Butt and legs go numb (and still hurt like heck!) Legs cramp, shoulder aches, neck stiffens up! Did all that this past weekend and didnt see anything but a few squirrels!

sigh...... I guess I need to figure out a way to put my box blind office recliner chair in a bow blind!


----------



## Chunky (Oct 15, 2006)

Shaky might I suggest you get a pop up tent blind and put in a comfortable chair....it will help you stay out of pain, and you can even move around in there if you start getting stiff. You can get a decent one like a ground max for a 150 bucks. Good luck to you.


----------



## spurgersalty (Jun 29, 2010)

I'm still hung up on why you have to shoot at least a hundred grain broad heads! 9 yrs hunting, 16 deer and one hog(this past weekend), every one of them was shot with a 85 grain mechanical and every one was a complete pass through with no trailing involved(watched them fall). Total weight of my arrows is 376 grains. Proficiency is a MF. Practice and they will fall. before numbers 13 through 16 the closest I had shot a deer was 32 yrds. Not bragging but I use to shoot competition. The most important thing is, when the moment of truth comes, concentrate and do everything you practiced, and regardless of the shaking, you will make the shot. I still shake like a leaf even when a slick head walks out.


----------



## Miles2Fish (Dec 2, 2008)

*Success!*

Just wanted you gentlemen to know your advie was put to work with success! My first hunting trip and my first doe........


----------



## Chunky (Oct 15, 2006)

congrats.


----------



## Trouthunter (Dec 18, 1998)

_Provided material_

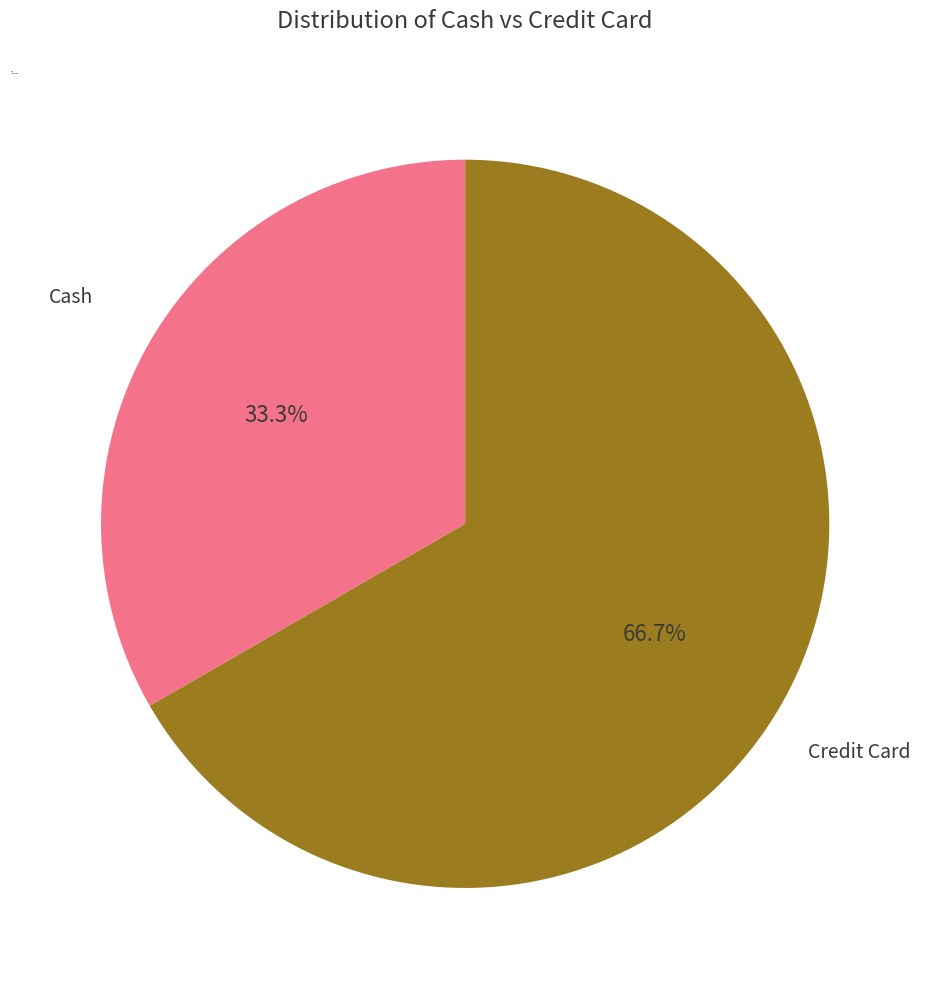

Is the sum of Cash and Credit Card greater than half?

Yes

_Exercise instructions_
A. Answer these from the bow hunting thread, please:
(i) What price does Chunky give for a decent pop up tent blind like a ground max?
(ii) What total arrow weight does spurgersalty report?
(iii) What did Miles2Fish get on the first hunting trip?
B. List every body part that the first post in the bow hunting thread names as going numb, cramping, aching, or stiffening.
C. Write the next post in the bow hunting thread, picking up after its final line.

_List of answers_
A.
(i) 150 bucks
(ii) 376 grains
(iii) A first doe

B. Butt, legs, shoulder, neck

C.
Cool! Where did you hit the doe, how far was she and where were you when you shot her, ground stand or above?

Glad you got one!

TH


----------



## Miles2Fish (Dec 2, 2008)

TH, I was sitting in a ground blind that consisted of a bunch of cedar limbs stacked on the ground in a small group of trees. She was thirty yards out (as far as I am ever going to shoot but am confident in the shot) and quartered to my right. Shot went in behind right shoulder and exited midsection on left side. The exit wound is actually right under my quiver in the picture...I was trying to keep the gore to minimum for public pictures. Anyway shot was a tad far back but got both lungs and resulted in a successful and quick kill.


----------



## Gulfcoast13 (Mar 10, 2010)

Rage 3 blade. That's what I shot the for with in the thread. Good blood


----------



## Miles2Fish (Dec 2, 2008)

She was shot with an Evotek bow shooting Rage two blade BH's. The exit wound was huge! Just FYI.....


----------



## gordaflatsstalker (Jul 3, 2008)

Heck yeah. Congrats. Gotta love those Rage broadheads.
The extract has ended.